- Phalgunanda Location in Province No. 1 Phalgunanda Phalgunanda (Nepal)
- Coordinates: 27°01′N 87°43′E﻿ / ﻿27.02°N 87.72°E
- Province: Province No. 1
- District: Panchthar
- Wards: 7
- Established: 10 March 2017

Government
- • Type: Rural Council
- • Chairperson: Mr. Brijahang Angdembe (NC)
- • Vice-chairperson: Mr. Thakur Singh Nembang (NCPMC)

Area
- • Total: 107.53 km^{2} (41.52 sq mi)

Population (2022)
- • Total: 21,253
- • Density: 200/km^{2} (510/sq mi)
- Time zone: UTC+5:45 (Nepal Standard Time)
- Headquarter: Phaktep
- Website: official website

= Phalgunanda Rural Municipality =

Rural Municipality in Province No. 1, Nepal

Phalgunanda (फाल्गुनन्द गाउँपालिका) is a rural municipality (gaunpalika) out of seven rural municipality located in Panchthar District of Province No. 1 of Nepal. There are a total of 8 municipalities in Panchthar in which 1 is urban and 7 are rural.

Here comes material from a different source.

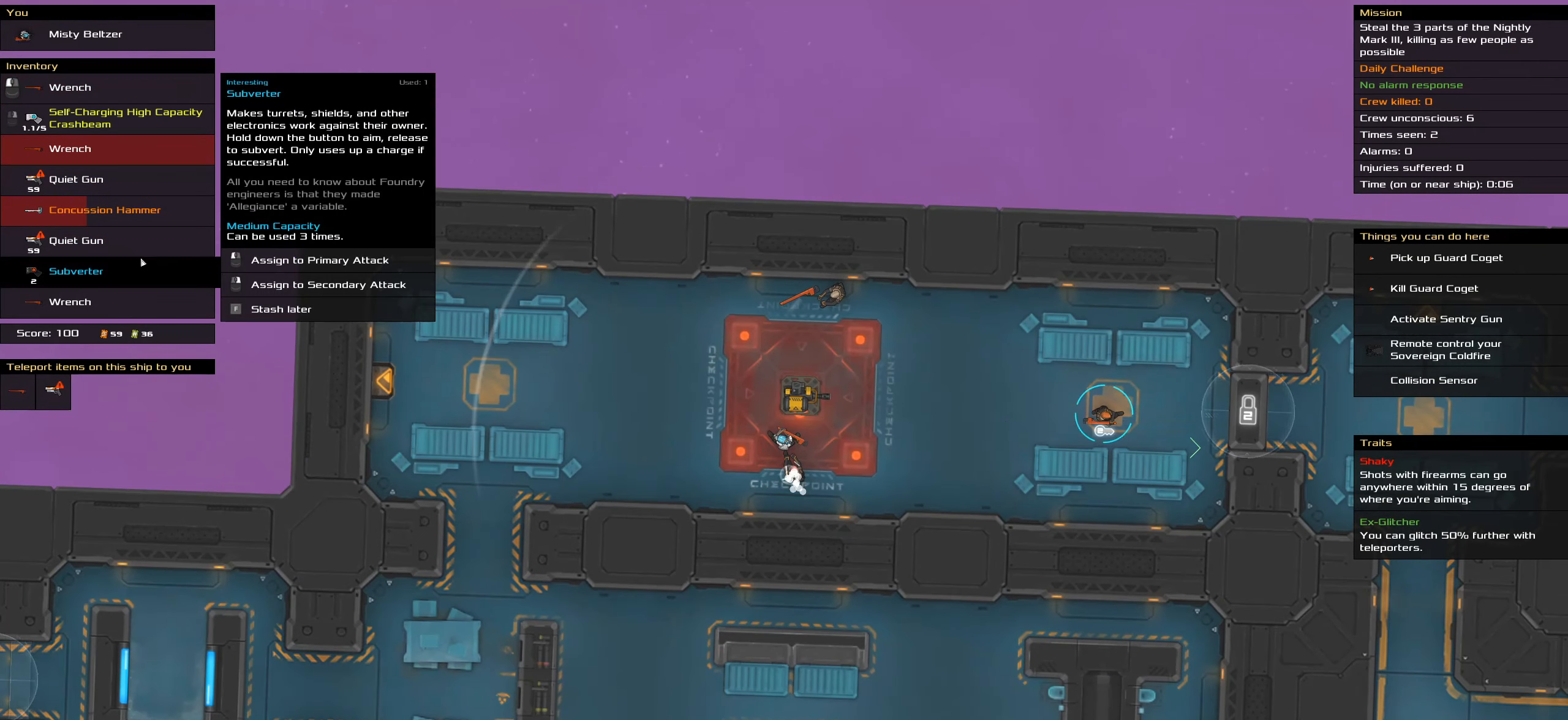
{"keys": ["t"], "mouse": [], "events": [[183, "mouse_left", "up"], [416, "caps_lock", "up"], [500, "t", "down"]]}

According to Ministry of Federal Affairs and Local Developme Phalgunanda has an area of 107.53 km2 and the total population of the municipality is
24060 as of Census of Nepal 2011.

Nawamidanda, Imbung, Pauwa Sartap, Chilingdin, Aangsarang and Phaktep which previously were all separate Village development committee merged to form this new local level body. Fulfilling the requirement of the new Constitution of Nepal 2015, Ministry of Federal Affairs and Local Development replaced all old VDCs and Municipalities into 753 new local level body (Municipality).

The rural municipality is divided into total 7 wards and the headquarter of this newly formed rural municipality is situated in Phaktep.